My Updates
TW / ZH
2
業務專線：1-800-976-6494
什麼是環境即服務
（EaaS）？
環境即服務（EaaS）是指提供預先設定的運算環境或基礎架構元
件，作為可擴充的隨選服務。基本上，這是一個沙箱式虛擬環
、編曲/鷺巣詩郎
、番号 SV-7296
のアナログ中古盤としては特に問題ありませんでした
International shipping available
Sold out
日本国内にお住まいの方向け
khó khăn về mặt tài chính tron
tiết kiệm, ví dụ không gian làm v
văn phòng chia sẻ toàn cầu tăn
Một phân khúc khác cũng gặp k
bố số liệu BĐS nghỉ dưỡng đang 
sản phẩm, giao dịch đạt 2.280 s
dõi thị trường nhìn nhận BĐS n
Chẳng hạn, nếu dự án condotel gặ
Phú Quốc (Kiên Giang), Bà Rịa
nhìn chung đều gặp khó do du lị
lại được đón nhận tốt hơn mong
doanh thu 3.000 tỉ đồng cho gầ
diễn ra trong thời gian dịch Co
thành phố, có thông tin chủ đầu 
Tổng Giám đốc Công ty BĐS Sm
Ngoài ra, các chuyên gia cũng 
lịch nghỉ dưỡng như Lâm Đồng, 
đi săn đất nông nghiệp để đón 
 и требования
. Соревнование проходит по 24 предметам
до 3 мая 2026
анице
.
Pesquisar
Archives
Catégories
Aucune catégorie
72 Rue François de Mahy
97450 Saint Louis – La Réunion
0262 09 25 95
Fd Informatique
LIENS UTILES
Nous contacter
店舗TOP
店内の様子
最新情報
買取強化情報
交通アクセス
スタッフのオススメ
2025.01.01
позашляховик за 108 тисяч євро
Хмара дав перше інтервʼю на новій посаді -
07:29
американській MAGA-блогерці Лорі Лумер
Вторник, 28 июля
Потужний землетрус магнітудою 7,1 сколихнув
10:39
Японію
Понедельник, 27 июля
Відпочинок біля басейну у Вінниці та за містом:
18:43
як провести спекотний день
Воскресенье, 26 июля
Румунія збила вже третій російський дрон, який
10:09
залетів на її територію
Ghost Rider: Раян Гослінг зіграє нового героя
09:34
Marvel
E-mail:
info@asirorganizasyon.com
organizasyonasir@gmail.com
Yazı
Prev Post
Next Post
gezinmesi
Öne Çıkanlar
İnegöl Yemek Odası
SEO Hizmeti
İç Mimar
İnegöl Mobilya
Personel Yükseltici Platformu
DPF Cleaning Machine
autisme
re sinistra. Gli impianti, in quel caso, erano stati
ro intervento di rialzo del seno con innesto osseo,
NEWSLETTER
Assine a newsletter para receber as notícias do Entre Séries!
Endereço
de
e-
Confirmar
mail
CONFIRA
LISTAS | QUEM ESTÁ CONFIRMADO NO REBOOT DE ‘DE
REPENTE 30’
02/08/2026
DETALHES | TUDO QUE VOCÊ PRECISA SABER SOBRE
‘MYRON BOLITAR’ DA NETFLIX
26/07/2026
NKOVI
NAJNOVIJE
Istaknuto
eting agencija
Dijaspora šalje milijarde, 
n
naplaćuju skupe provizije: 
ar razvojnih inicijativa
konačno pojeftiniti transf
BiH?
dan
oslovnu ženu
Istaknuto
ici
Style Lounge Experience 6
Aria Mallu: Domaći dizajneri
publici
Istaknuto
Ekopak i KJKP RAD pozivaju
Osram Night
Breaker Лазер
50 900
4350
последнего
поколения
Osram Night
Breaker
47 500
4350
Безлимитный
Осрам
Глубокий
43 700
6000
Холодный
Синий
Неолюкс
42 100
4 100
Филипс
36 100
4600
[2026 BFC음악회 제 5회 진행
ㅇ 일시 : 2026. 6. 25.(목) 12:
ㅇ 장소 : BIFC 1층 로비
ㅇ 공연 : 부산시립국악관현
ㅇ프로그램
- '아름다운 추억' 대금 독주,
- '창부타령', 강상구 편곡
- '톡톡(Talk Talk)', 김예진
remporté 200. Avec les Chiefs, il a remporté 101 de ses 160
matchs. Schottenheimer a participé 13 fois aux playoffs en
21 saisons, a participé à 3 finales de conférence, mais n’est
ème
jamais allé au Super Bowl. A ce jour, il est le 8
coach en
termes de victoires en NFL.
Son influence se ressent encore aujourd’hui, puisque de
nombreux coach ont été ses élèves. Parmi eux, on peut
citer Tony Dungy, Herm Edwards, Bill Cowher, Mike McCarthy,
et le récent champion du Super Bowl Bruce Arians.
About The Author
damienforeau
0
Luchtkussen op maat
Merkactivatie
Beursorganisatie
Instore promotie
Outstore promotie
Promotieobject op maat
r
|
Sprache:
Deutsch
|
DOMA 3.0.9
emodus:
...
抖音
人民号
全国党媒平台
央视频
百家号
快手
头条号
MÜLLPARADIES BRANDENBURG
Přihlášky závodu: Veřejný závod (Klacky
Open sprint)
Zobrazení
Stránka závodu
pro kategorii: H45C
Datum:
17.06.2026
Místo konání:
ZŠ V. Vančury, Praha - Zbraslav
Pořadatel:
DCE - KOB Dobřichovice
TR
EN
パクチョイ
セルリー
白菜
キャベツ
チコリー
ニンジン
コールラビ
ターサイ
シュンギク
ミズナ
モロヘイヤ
____
Look above for the line with "bố số liệu BĐS nghỉ dưỡng đang" and the line with "diễn ra trong thời gian dịch Co", and reproduce exactly those two lines plus every line between, nothing more.

bố số liệu BĐS nghỉ dưỡng đang 
sản phẩm, giao dịch đạt 2.280 s
dõi thị trường nhìn nhận BĐS n
Chẳng hạn, nếu dự án condotel gặ
Phú Quốc (Kiên Giang), Bà Rịa
nhìn chung đều gặp khó do du lị
lại được đón nhận tốt hơn mong
doanh thu 3.000 tỉ đồng cho gầ
diễn ra trong thời gian dịch Co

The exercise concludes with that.